Information governance approval was obtained through an application via NHS Digital’s Data Standards Assurance Service through to the national Data Alliance Partnership Board. Information governance clearance is based on Section 255 of the Health and Social Care Act to establish and operate the collection including onward analysis of information. Section 251 covers the onward analytical use of the data to support monitoring and future interventions.

The purpose, legal basis, and NHS England Directions for this data collection can be viewed at Alcohol dependence workstream Directions 2021.


Processing the data

Once Arden and Greater East Midlands (GEM) Commissioning Support Unit (CSU) has received site submissions via the Strategic Data Collection Service (SDCS), the CSU will combine the submissions and pseudonymise the resultant dataset.

Following this, patient-identifiable information will be stripped out similar to the process for Secondary Uses Service (SUS) data. At this point, the dataset will be uploaded NHS England’s data warehousing platforms (the National Commissioning Data Repository (NCDR), the the Unified Data Access Layer (UDAL) and the National Data Platform (Foundry)). 

Each of these are highly secure data storage and analysis environments within NHS England. Within the NCDR/UDAL/National Data Platform, the data can be linked to other pseudonymised datasets including SUS. Importantly, the linkages will help determine the effectiveness of interventions in patient populations that traditionally have high rates of alcohol use. Moreover, linkages will confer holistic assessments of patient characteristics, improve understandings of their interactions with various parts of the health system, and provide insights on their health outcomes from different episodes of care.

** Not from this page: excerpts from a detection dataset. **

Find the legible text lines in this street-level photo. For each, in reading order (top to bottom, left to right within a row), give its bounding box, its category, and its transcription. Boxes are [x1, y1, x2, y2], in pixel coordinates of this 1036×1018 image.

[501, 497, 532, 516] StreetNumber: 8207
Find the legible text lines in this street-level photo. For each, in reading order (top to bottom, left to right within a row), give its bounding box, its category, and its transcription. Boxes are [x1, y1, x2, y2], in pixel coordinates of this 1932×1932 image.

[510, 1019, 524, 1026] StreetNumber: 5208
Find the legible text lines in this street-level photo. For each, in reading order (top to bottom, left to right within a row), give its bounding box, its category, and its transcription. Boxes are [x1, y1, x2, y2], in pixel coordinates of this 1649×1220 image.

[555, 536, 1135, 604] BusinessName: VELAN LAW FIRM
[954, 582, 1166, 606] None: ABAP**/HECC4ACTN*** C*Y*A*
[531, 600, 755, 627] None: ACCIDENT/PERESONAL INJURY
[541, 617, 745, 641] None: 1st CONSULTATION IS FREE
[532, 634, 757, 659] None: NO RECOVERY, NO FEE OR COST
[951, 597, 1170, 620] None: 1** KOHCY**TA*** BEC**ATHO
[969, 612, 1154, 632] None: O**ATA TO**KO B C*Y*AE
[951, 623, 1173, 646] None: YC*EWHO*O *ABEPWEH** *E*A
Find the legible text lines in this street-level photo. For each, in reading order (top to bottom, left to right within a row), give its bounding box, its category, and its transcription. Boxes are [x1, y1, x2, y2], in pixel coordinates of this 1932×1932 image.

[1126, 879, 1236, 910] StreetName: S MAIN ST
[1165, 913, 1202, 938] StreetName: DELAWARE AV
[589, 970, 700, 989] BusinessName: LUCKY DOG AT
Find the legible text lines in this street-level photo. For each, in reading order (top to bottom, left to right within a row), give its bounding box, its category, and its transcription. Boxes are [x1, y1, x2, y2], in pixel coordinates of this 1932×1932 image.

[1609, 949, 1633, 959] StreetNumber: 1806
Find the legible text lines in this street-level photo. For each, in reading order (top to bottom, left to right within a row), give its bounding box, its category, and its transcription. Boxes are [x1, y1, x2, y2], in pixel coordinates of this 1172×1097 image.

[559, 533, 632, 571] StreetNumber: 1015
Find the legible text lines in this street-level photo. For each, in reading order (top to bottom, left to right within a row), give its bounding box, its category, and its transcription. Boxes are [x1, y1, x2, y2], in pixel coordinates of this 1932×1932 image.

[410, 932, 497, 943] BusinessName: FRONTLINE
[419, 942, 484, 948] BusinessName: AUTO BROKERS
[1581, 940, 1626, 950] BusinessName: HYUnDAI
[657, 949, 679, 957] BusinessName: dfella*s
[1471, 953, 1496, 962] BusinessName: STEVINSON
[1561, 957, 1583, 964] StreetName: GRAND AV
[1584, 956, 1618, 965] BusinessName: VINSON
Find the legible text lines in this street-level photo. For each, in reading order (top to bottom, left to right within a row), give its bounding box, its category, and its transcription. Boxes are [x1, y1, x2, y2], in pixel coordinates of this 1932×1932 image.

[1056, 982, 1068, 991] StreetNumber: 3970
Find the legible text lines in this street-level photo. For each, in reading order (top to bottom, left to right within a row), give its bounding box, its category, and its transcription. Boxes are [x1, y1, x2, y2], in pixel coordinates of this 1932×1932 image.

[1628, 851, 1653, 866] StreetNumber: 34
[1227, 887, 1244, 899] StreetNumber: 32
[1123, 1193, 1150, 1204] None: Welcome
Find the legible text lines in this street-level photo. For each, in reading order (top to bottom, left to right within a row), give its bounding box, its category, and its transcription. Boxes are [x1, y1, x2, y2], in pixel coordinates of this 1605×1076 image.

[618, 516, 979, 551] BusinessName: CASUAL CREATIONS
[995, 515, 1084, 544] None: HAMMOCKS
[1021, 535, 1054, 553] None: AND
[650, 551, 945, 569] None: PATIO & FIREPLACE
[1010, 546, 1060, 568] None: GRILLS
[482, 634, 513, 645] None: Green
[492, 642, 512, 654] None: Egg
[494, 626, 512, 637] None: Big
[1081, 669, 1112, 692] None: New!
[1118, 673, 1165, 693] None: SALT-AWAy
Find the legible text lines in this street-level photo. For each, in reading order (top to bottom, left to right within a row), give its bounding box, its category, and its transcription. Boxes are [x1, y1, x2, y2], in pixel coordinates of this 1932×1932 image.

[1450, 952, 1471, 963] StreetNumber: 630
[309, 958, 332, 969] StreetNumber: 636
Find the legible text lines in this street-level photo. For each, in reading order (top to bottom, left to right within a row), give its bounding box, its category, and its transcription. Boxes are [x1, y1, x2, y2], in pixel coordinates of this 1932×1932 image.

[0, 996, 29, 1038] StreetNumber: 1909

Analysis undertaken will be made available in the form of dashboards and ad-hoc reports that will support regions and systems to manage performance, identify/promote good practice, explore inequalities, and determine the effectiveness of the interventions. In order to measure the impact of the ACT on reduced ill-health and readmissions, the programme will review admissions and readmissions of patients engaging with the ACT to ascertain if they are being admitted less frequently. Primary and secondary diagnosis codes will be analysed to measure the frequency and nature of readmissions for patients who are in scope for ACT engagement. The analysis of the data will be made available through the Prevention Programme’s established governance routes to regional, systems and front-line services as appropriate.

The Prevention Programme are also working with the DHSC to commission an evaluation partner and may link resources available through the NCDR, assuming appropriate clearances are met. Any analysis requirement will be in line with appropriate Information Governance requirements via agreed access to the NCDR with requisite permissions.